CHAPTER THIRTY-SEVEN
I SHOULD CALL THIS “even.”
I asked Deon to suppress the tollbooth video, and he’s asking me to keep him out of any conversation about the night Matthew was killed, but this is bigger than him being the last person to see Matthew alive. This is him being found out as the last person to see Matthew alive after Ella’s statement to Vern specifically left him and a weapon out.
“Tell me you won’t say anything.”
I nod. “Vern knows too much already.”
Too much, and damning for us both, though I’m not sure Vern appreciates how far ingrained I am in all of this. I’m not sure anyone does or can—not even Deon, who finds himself in our same predicament, at risk for being called out on what he should have admitted to up front.
I imagine we omitted things for the same reason. None of us believed we would be found out. We aren’t the first or last to make that mistake. “But,” I say.

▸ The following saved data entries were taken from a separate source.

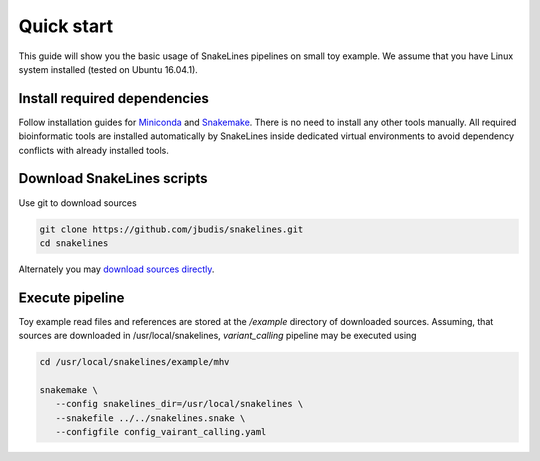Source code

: Quick start
===========

This guide will show you the basic usage of SnakeLines pipelines on small toy example.
We assume that you have Linux system installed (tested on Ubuntu 16.04.1).

Install required dependencies
-----------------------------

Follow installation guides for `Miniconda <https://conda.io/docs/user-guide/install/index.html>`_ and `Snakemake <https://snakemake.readthedocs.io/en/stable/getting_started/installation.html>`_.
There is no need to install any other tools manually.
All required bioinformatic tools are installed automatically by SnakeLines inside dedicated virtual environments to avoid dependency conflicts with already installed tools.

Download SnakeLines scripts
---------------------------

Use git to download sources

.. code-block:: bash

   git clone https://github.com/jbudis/snakelines.git
   cd snakelines

Alternately you may `download sources directly <running.html#installation>`_.

Execute pipeline
----------------

Toy example read files and references are stored at the `/example` directory of downloaded sources.
Assuming, that sources are downloaded in /usr/local/snakelines, `variant_calling` pipeline may be executed using

.. code-block:: bash

   cd /usr/local/snakelines/example/mhv

   snakemake \
      --config snakelines_dir=/usr/local/snakelines \
      --snakefile ../../snakelines.snake \
      --configfile config_vairant_calling.yaml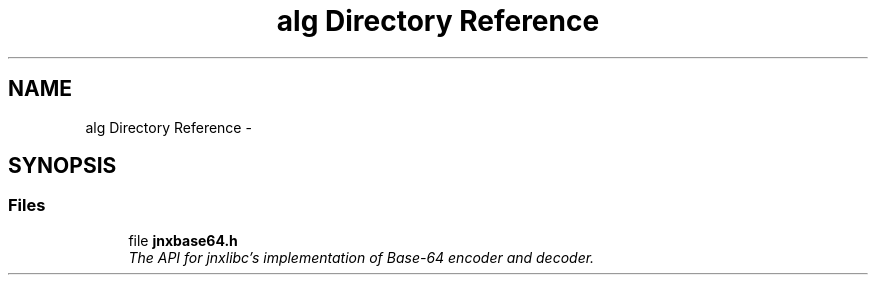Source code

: .TH "alg Directory Reference" 3 "Sun Mar 2 2014" "jnxlibc" \" -*- nroff -*-
.ad l
.nh
.SH NAME
alg Directory Reference \- 
.SH SYNOPSIS
.br
.PP
.SS "Files"

.in +1c
.ti -1c
.RI "file \fBjnxbase64\&.h\fP"
.br
.RI "\fIThe API for jnxlibc's implementation of Base-64 encoder and decoder\&. \fP"
.in -1c
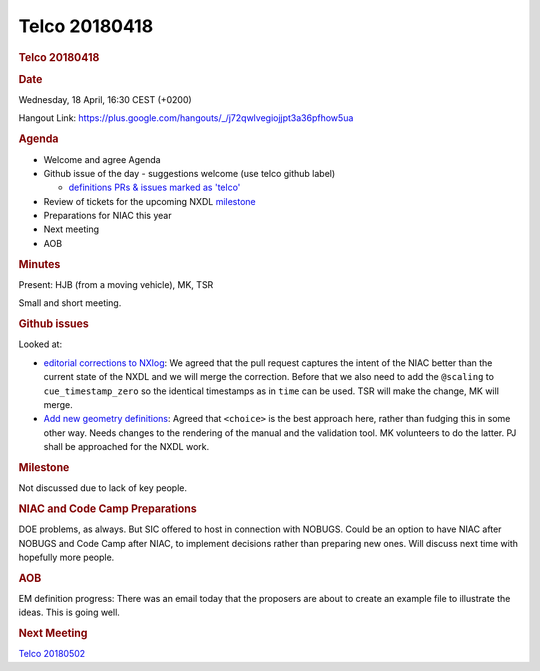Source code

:=================
Telco 20180418
=================

.. container:: content

   .. container:: page

      .. rubric:: Telco 20180418
         :name: telco-20180418
         :class: page-title

      .. rubric:: Date
         :name: Telco_20180418_date

      Wednesday, 18 April, 16:30 CEST (+0200)

      Hangout Link:
      https://plus.google.com/hangouts/_/j72qwlvegiojjpt3a36pfhow5ua

      .. rubric:: Agenda
         :name: Telco_20180418_agenda

      -  Welcome and agree Agenda
      -  Github issue of the day - suggestions welcome (use telco github
         label)

         -  `definitions PRs & issues marked as
            'telco' <https://github.com/nexusformat/definitions/labels/telco>`__

      -  Review of tickets for the upcoming NXDL
         `milestone <https://github.com/nexusformat/definitions/milestones>`__
      -  Preparations for NIAC this year
      -  Next meeting
      -  AOB

      .. rubric:: Minutes
         :name: Telco_20180418_minutes

      Present: HJB (from a moving vehicle), MK, TSR

      Small and short meeting.

      .. rubric:: Github issues
         :name: Telco_20180418_github-issues

      Looked at:

      -  `editorial corrections to
         NXlog <https://github.com/nexusformat/definitions/pull/618>`__:
         We agreed that the pull request captures the intent of the NIAC
         better than the current state of the NXDL and we will merge the
         correction. Before that we also need to add the ``@scaling`` to
         ``cue_timestamp_zero`` so the identical timestamps as in
         ``time`` can be used. TSR will make the change, MK will merge.

      -  `Add new geometry
         definitions <https://github.com/nexusformat/definitions/pull/601>`__:
         Agreed that ``<choice>`` is the best approach here, rather than
         fudging this in some other way. Needs changes to the rendering
         of the manual and the validation tool. MK volunteers to do the
         latter. PJ shall be approached for the NXDL work.

      .. rubric:: Milestone
         :name: Telco_20180418_milestone

      Not discussed due to lack of key people.

      .. rubric:: NIAC and Code Camp Preparations
         :name: Telco_20180418_niac-and-code-camp-preparations

      DOE problems, as always. But SIC offered to host in connection
      with NOBUGS. Could be an option to have NIAC after NOBUGS and Code
      Camp after NIAC, to implement decisions rather than preparing new
      ones. Will discuss next time with hopefully more people.

      .. rubric:: AOB
         :name: Telco_20180418_aob

      EM definition progress: There was an email today that the
      proposers are about to create an example file to illustrate the
      ideas. This is going well.

      .. rubric:: Next Meeting
         :name: Telco_20180418_next-meeting

      `Telco 20180502 <Telco_20180502.html>`__
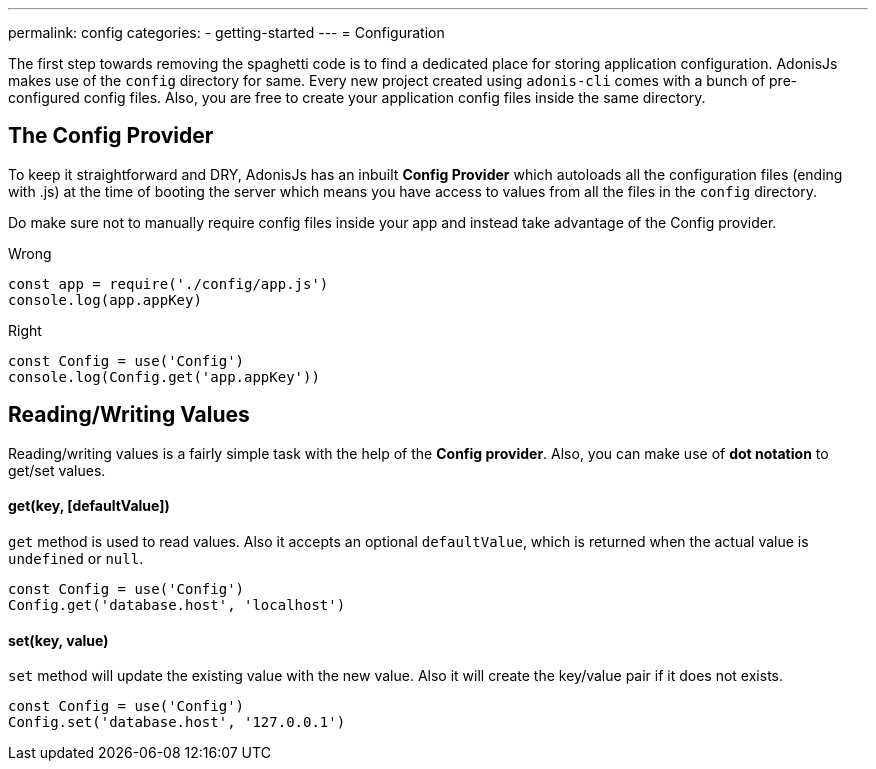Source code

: ---
permalink: config
categories:
- getting-started
---
= Configuration

toc::[]

The first step towards removing the spaghetti code is to find a dedicated place for storing application configuration. AdonisJs makes use of the `config` directory for same. Every new project created using `adonis-cli` comes with a bunch of pre-configured config files. Also, you are free to create your application config files inside the same directory.

== The Config Provider
To keep it straightforward and DRY, AdonisJs has an inbuilt *Config Provider* which autoloads all the configuration files (ending with .js) at the time of booting the server which means you have access to values from all the files in the `config` directory.

Do make sure not to manually require config files inside your app and instead take advantage of the Config provider.

.Wrong
[source, javascript]
----
const app = require('./config/app.js')
console.log(app.appKey)
----

.Right
[source, javascript]
----
const Config = use('Config')
console.log(Config.get('app.appKey'))
----

== Reading/Writing Values
Reading/writing values is a fairly simple task with the help of the *Config provider*. Also, you can make use of *dot notation* to get/set values.

==== get(key, [defaultValue])
`get` method is used to read values. Also it accepts an optional `defaultValue`, which is returned when the actual value is `undefined` or `null`.
[source, javascript]
----
const Config = use('Config')
Config.get('database.host', 'localhost')
----

==== set(key, value)
`set` method will update the existing value with the new value. Also it will create the key/value pair if it does not exists.
[source, javascript]
----
const Config = use('Config')
Config.set('database.host', '127.0.0.1')
----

Deon raises an eyebrow. “But?”
“I need your help, too.”
“Help with what?” Deon’s neither negotiating nor hesitating, which is a welcome change of pace. I like having the upper hand, with him needing something from me for a change.
“Marjorie Harman.” All I want is to talk to her, to get her to admit to the critical details missing from your book, fine points the publisher will insist upon if it’s ever going to press. I acknowledge the reasons she would have to hide these things, but she gave up the privilege of blamelessness the minute she sent Hannah away. Whatever reason she had to do so, the trauma Matthew—and we—suffered is a direct result.
“What about her?” Deon asks. He doesn’t like w
here this is headed, but I never said mine was a small ask.
“I need you to look into her financial history. I need to know how she paid Claire enough money to put Ansley through Briarwood.” I already told him about Vern’s blackmail theory, and while I know why Marjorie might have been paying Claire, I need Deon to find out where the money to do so came from, if she might have come into money by illegal means. I’m not above using proof of that to coerce her cooperation with your book.
“Why does it matter?” Deon asks, rightfully suspicious.
“Because Vern thinks it does, and this might be what lands Bert behind bars. I need your help if I’m going to make sure that doesn’t happen. Please?” I feign desperation because Deon prefers this needy and incompetent version of me. You do, too. Patriarchy isn’t some feminist myth.
“You should leave this alone.”
“I would, but you know why I can’t. What this all means to me. To Bert.”
“You’ll get answers. It takes time,” says a man who has been looking for a girl not even missing. He believes, to this day, that she has been dead for twelve years. I don’t have Deon’s faith in law enforcement, and worse, I don’t enjoy being at Vern’s mercy.
“You’re asking me to let my husband take the blame for a murder he didn’t commit, when he—when we—should be grieving, and when Vern assumes the worst of us as people or parents.”
“You did what you could for Matthew.”
“Did I?”
Me who relentlessly pursued psychiatric medication Matthew didn’t need, demanding testing and re-testing for diagnoses he didn’t necessarily have but was treated for anyway. Maybe it was selfish of me to want him to get better, to act normal, even if the behavior was pharmaceutically induced. Maybe, had I not intervened, things would have been even worse. Second-guessing oneself is integral to parenting, and I wonder in hindsight if Matthew’s uneven temperament wasn’t brought on by medications now labeled by the FDA as unsafe for children.